Where has it all gone right, and where has it all gone wrong?
The responses don’t really bring any real surprises; but the sense of disappointment and frustration is almost palpable. Don’t we all deserve better than this?
So, here they are, the things we’ve learned the hard way:
1 Don’t buy on price
Or as my colleague Alan Tulla puts it ‘if you buy cheap, you buy twice’. The trouble with cheap lighting fixtures is the light output falls dramatically short of expectations. A cheap LED fixture from a wholesaler will come with minimal technical data, but a buyer somewhere in a back office thinks it’s a good thing.

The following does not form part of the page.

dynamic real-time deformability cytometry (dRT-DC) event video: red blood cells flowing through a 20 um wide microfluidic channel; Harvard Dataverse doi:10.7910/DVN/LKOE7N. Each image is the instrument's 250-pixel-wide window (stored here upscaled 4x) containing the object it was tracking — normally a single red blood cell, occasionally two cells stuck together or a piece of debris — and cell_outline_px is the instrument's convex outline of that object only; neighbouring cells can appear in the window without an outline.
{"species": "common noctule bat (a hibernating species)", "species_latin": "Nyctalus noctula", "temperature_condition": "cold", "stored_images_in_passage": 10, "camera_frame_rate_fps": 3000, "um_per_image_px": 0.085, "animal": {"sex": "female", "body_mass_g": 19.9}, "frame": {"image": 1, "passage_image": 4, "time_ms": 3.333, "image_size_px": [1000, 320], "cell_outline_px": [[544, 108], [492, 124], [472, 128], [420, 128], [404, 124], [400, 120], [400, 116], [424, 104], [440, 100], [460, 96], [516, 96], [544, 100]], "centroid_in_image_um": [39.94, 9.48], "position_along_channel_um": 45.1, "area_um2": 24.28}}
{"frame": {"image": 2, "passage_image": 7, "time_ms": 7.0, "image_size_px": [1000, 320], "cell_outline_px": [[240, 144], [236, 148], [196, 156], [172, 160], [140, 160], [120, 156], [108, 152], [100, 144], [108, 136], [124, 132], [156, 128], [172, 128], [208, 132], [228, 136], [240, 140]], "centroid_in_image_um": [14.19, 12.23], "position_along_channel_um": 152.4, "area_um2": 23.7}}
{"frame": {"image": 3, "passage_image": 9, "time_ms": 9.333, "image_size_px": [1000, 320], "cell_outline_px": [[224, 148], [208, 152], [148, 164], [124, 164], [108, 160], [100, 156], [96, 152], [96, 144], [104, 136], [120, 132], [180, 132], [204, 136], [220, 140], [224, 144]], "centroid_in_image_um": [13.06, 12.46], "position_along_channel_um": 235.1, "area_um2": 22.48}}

2 Don’t buy it if you don’t know what it does
Products that come with little or no data on the box and provide no idea of what should be expected of them need to be left on the shelves. They do no one any favours, least of all the contractor who gets it in the neck when they inevitably fail. Assume nothing; just because it quacks like a duck doesn’t stop it being a turkey.
3 Buy what you know
Don’t be the drive-by victim of the LED retrofit mugger! Only buy what you know, and only buy from those who have a real address with a real front door. Is there any point in acting as the guinea pig in a market place where GU10 lamps come and go like a bad smell? Once you know what you’re getting, stay with that and let someone else do the trend-setting.
4 Get it in writing
When you’re told that an LED retro-fit lamp will last for x years and maintain its y output, get it in writing (and then bet your business on the supplier that you’ve done the deal still being around when the first lamp explodes and falls into your soup). This is not a good idea. You need to learn to play by different rules.
6 Learn from other people’s mistakes
Ah well, at least it wasn’t me who specified a building’s worth of dodgy T5 LED replacements. Really, you’d expect better of them, wouldn’t you, after hearing them bang on about how robust their product inspection regime is?
7 Trust no one…
The saddest strategy of all because, once you’ve got to this point you’re probably better off out of the business altogether. So let’s turn this one around . . .
8 …but a few
This is a people business; the tech follows. Make a point only to work with those who you trust; trust them to know their tech; trust them not to do something silly; trust them to stay in business; trust them not to rip you off.
Now, all of that may not give you the guarantees that you’re looking for, but in this crazy marketplace you might just manage to stay ahead. And congratulations to all those of who have done just that; long may your ducking and weaving continue.